Nos anos 1990, quando a informação era privilégio apenas de rádios, TVs e jornais, quem queria ouvir o que havia de melhor, mais novo e instigante no rock planetário tinha destino certo: o programa Lado B, da MTV Brasil. O apresentador, um sujeito magro, simpático e muito bem falante, era o jornalista e radialista Fabio Massari.

À frente do Lado B, o Reverendo Massari catequizou gerações de jovens que hoje tentam seguir seus passos na incessante busca pelos – como ele costuma dizer – “bons sons”. Busca que ele jamais cessou, como se pode ver nesta preciosa coletânea sob a chancela Mondo Massari – que já foi programa na MTV (pós-Lado B) e coluna na Rolling Stone e Yahoo.

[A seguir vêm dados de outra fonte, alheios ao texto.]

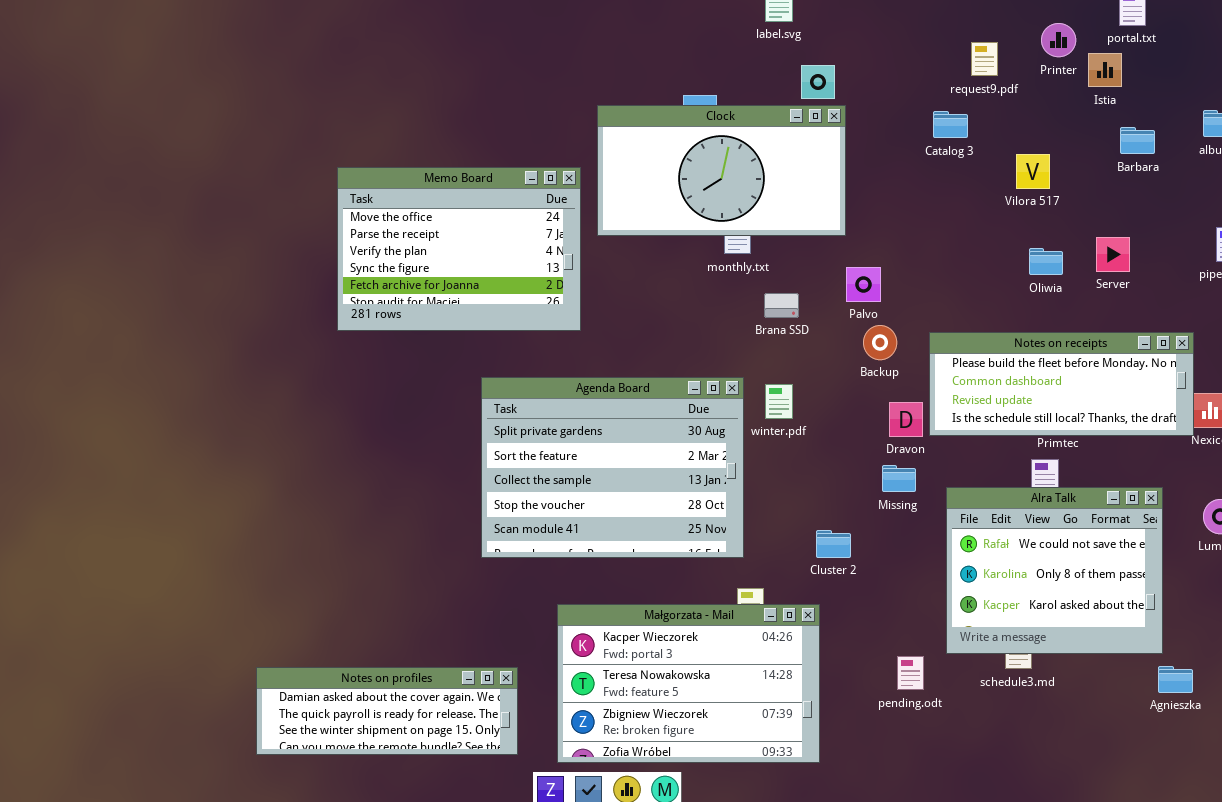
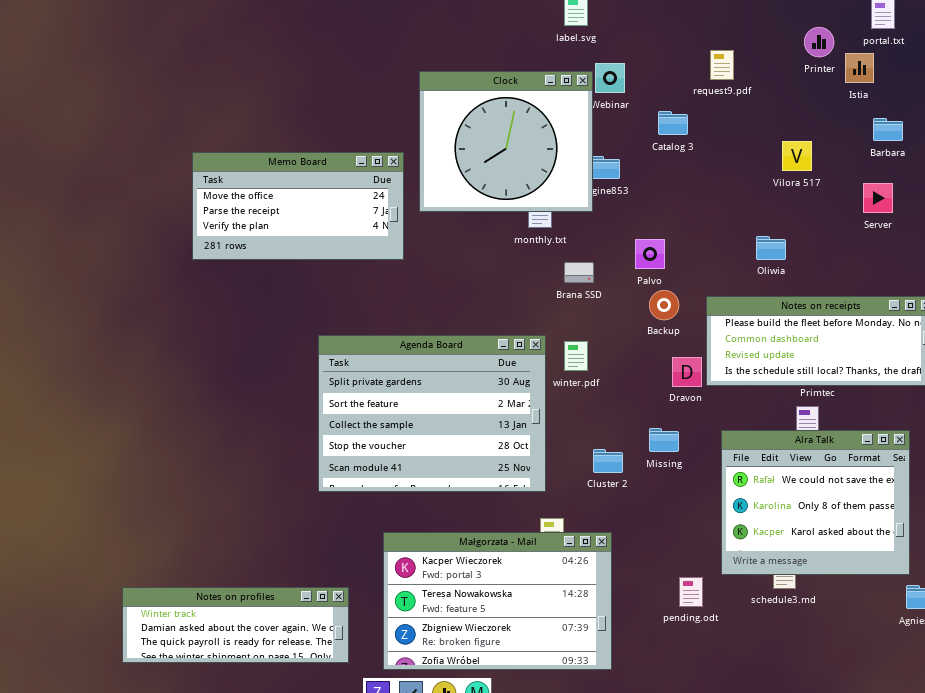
request9.pdf: [971,42,998,76] -> [710,50,734,80], moved
Clock: [597,105,846,236] -> [419,71,593,212], resized
Catalog 3: [933,111,968,138] -> [658,111,688,135], moved
Memo Board: [337,167,581,331] -> [192,152,404,260], resized
Server: [1096,237,1130,272] -> [863,183,893,213], moved
Oliwia: [1029,248,1063,275] -> [756,236,786,260], moved
Missing: [882,465,916,492] -> [649,428,679,452], moved
Cluster 2: [816,530,851,558] -> [593,449,623,473], moved
Notes on profiles: [256,667,518,755] -> [122,587,349,663], scrolled up 1 row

Está aqui, conservado para a posteridade, o cativante (e criativo) discurso oral do radialista, que fala do que há de mais obscuro e interessante na música pop com tanta propriedade que é impossível não querer ouvir os artistas que ele recomenda.

No livro, entrevistas com gente do porte de John Cale, Marianne Faithfull, Karlheinz Stockhausen e Glen Matlock, além de bandas maneiríssimas como Yo La Tengo, X, Television, The Bellrays, The Mars Volta, Cavalera Conspiracy, The Kills e muitas outras. Há ainda relatos de shows (The Police em 1982), artigos, resenhas e muito mais.

Uma bíblia dos bons sons para aficionados e neófitos.